TASK A:
Reproduce word for word everything in the fungicide seed treatment project summary from "- Quantify the" down to "using efficacy data.".
TASK B:
Write the next part of the project summary on fungicide seed treatment resistance risks, starting after its last sentence.

SOURCE DOCUMENT:
*** Block opens ***

Assessing the resistance risks associated with systemic fungicide seed treatments and the effectiveness of risk modifiers

Project number
Lead scientist
Neil Paveley
CRD/Defra, Rothamsted Research
Start Date
End date
HGCA funding

The challenge

Systemic seed treatments based on the new generation of SDHI fungicides are being developed for use on cereals, targeting foliar disease control as well as seed-borne diseases. These treatments have the potential to improve disease control and raise yields. However, disease control causes selection for fungicide resistance and the strength of selection determines how rapidly resistant strains dominate pathogen populations and erode control. Hence, there are potential risks associated with the same mode of action being used for both seed and foliar treatments.

The crop protection industry advocate that a foliar-acting SDHI seed treatment need not be counted as one of the restricted number of SDHI applications permitted per crop, provided certain resistance risk ‘modifiers’ are in place. But there is insufficient evidence to judge whether this guidance is appropriate to the degree of resistance risk or whether the proposed modifiers are likely to be effective. A precautionary approach may be used in the absence of evidence but may be unnecessary.

The project

- Quantify the effect of foliar-acting seed treatments on selection for fungicide resistance.

- Relate effective product life to disease control through its effects on resistance selection, so that the resistance risk associated with future seed treatments can be assessed using efficacy data.

*** Block closes ***

INFORMATION SUPPLIED:
*** Block opens ***

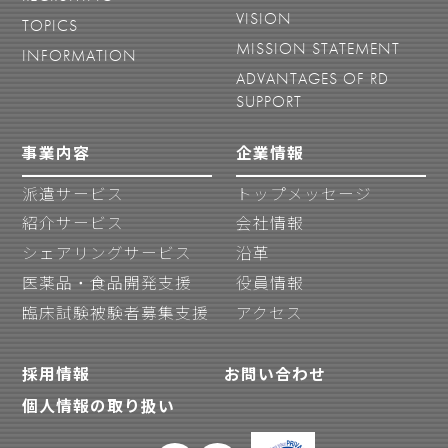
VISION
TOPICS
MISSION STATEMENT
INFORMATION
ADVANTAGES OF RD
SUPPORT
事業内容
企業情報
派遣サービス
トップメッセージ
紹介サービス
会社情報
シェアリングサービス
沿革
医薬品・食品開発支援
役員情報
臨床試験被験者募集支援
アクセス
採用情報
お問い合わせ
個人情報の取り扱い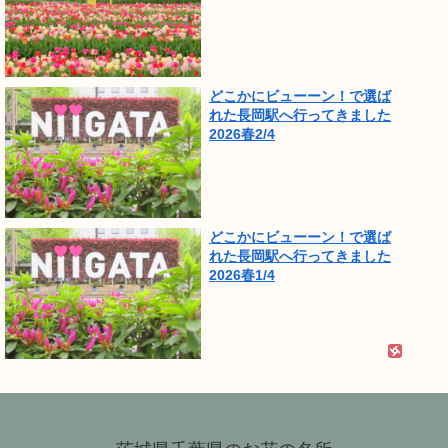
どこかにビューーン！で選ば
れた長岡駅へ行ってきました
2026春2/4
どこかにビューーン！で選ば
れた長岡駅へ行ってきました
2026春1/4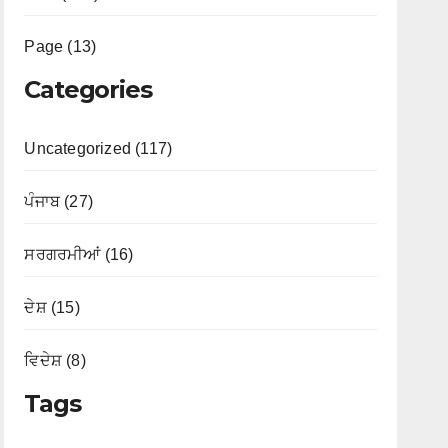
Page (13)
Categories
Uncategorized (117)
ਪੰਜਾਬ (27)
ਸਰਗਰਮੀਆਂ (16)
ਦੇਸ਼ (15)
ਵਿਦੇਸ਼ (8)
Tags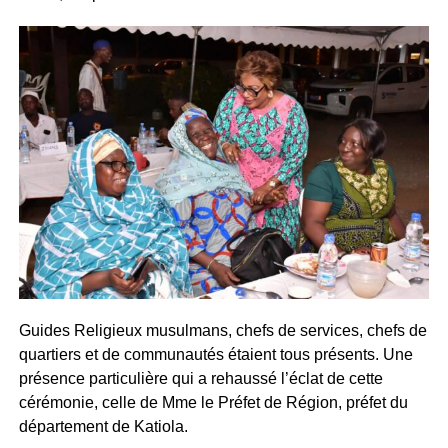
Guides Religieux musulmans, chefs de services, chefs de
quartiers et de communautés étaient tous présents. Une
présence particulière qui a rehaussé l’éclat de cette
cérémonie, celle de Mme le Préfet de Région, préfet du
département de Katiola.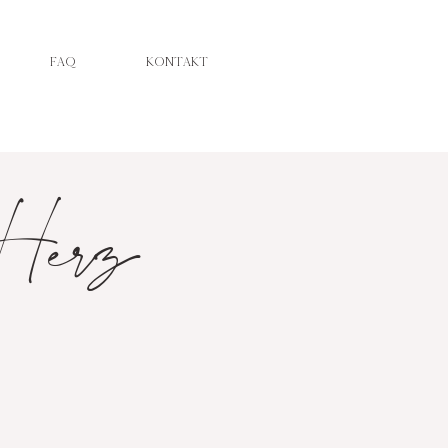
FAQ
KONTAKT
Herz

*** Block closes ***

EXPECTED ANSWER A:
- Quantify the effect of foliar-acting seed treatments on selection for fungicide resistance.

- Relate effective product life to disease control through its effects on resistance selection, so that the resistance risk associated with future seed treatments can be assessed using efficacy data.

EXPECTED ANSWER B:
- Test the extent to which risk ‘modifiers’ (anti-resistance strategies) are effective for combined seed-treatment and foliar-fungicide programmes.

Field experiments will measure selection for fungicide insensitive pathogen strains in the presence/absence of foliar-acting seed treatments, and with/without risk modifiers.

Mathematical models of fungicide resistance, developed and tested previously in CRD/Defra funded work, will be extended to incorporate seed treatment effects and validated against the experimental data. The models will then be used to: (i) explore the resistance effects of a wider range of seed treatment foliar fungicide combinations than can be tested experimentally, (ii) quantify the rate of selection for fungicide insensitivity, and the resulting effect on effective lives for modes of action, and (iii) interpret the findings for a range of pathogens.

The benefits

Quantification of the fungicide resistance risk associated with the use of foliar-acting seed treatments and the effectiveness of ‘risk modifiers’ to ameliorate resistance risks will enable more sustainable use of fungicides, extending their effective lifetimes.